RECORDS PROVIDED
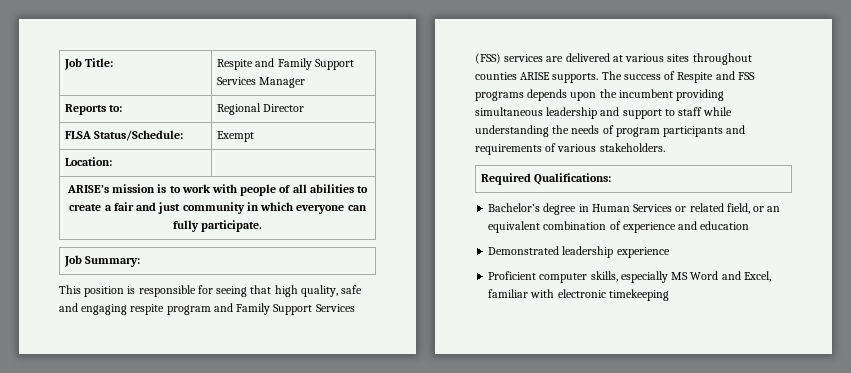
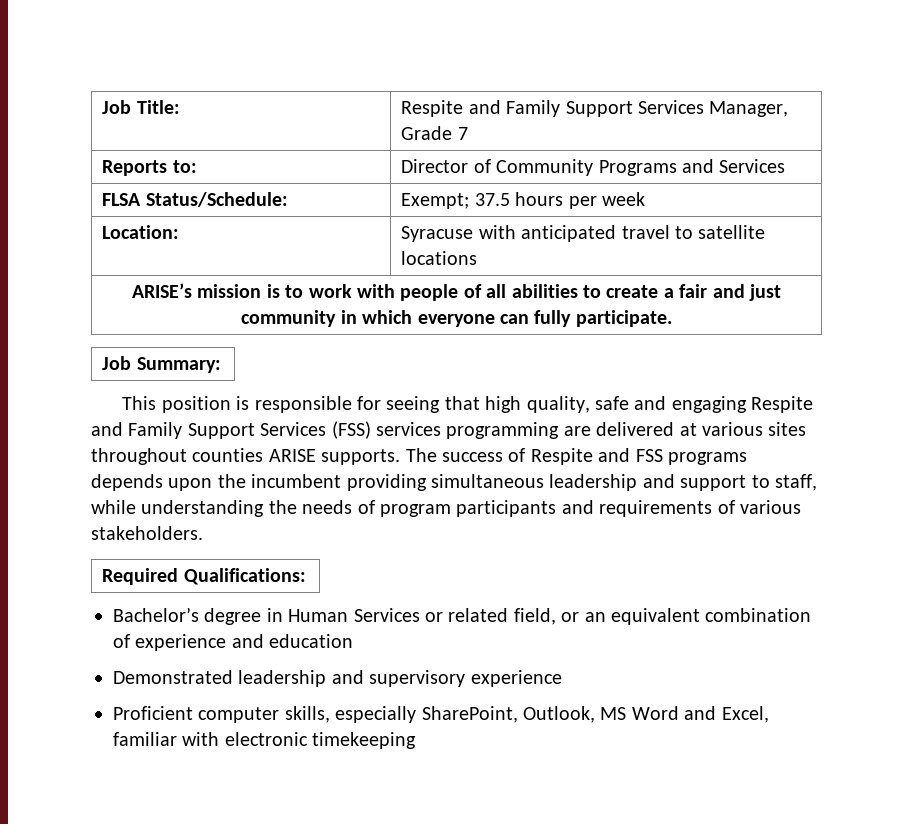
[259,77,306,88] Manager -> [709,101,789,117] [401,126,468,140] Manager, Grade 7
[217,103,262,115] Regional -> (197, 166) none
[65,130,184,141] [217,131,255,142] [65,157,113,166] // FLSA Status/Schedule: | Exempt // Location: | -> [473,159,786,176] [102,192,288,207] [401,192,646,209] [102,225,180,239] [401,225,766,242] [401,251,478,265] of Community Programs and Services // FLSA Status/Schedule: | Exempt; 37.5 hours per week // Location: | Syracuse with anticipated travel to satellite locations
[130,304,211,315] respite program -> [751,396,814,413] Respite
(544, 58) none -> [446,422,560,439] programming
[678,107,703,116] staff -> [774,474,817,491] staff,
(614, 252) none -> [331,670,466,687] and supervisory
(668, 277) none -> [421,706,595,723] SharePoint, Outlook,

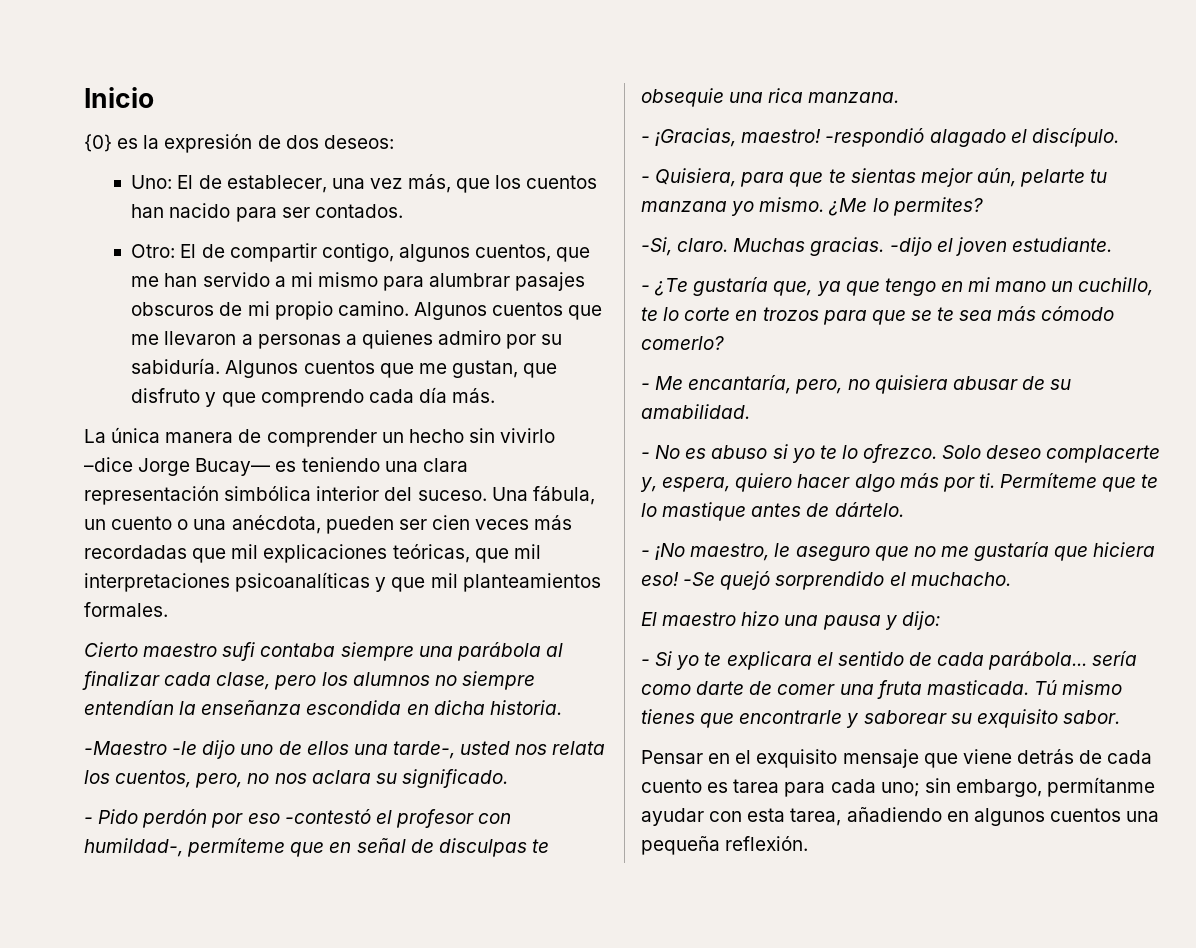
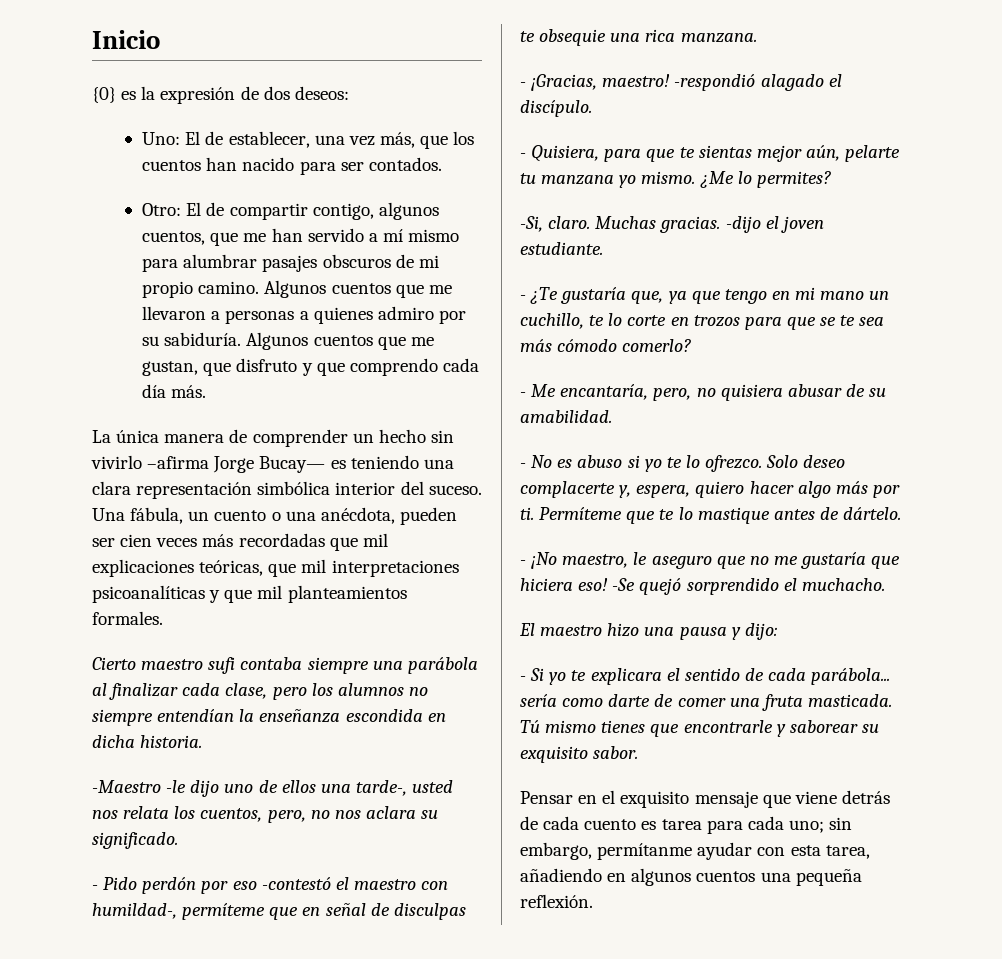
[290,272,313,287] mi -> [383,229,404,242] mí
[84,457,133,472] –dice -> [147,456,210,469] –afirma
[395,809,474,828] profesor -> [353,879,416,890] maestro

TASK INSTRUCTIONS
Look through the records and gather every line containing "none".

RESULT FOR THIS EXERCISE
[217,103,262,115] Regional -> (197, 166) none
(544, 58) none -> [446,422,560,439] programming
(614, 252) none -> [331,670,466,687] and supervisory
(668, 277) none -> [421,706,595,723] SharePoint, Outlook,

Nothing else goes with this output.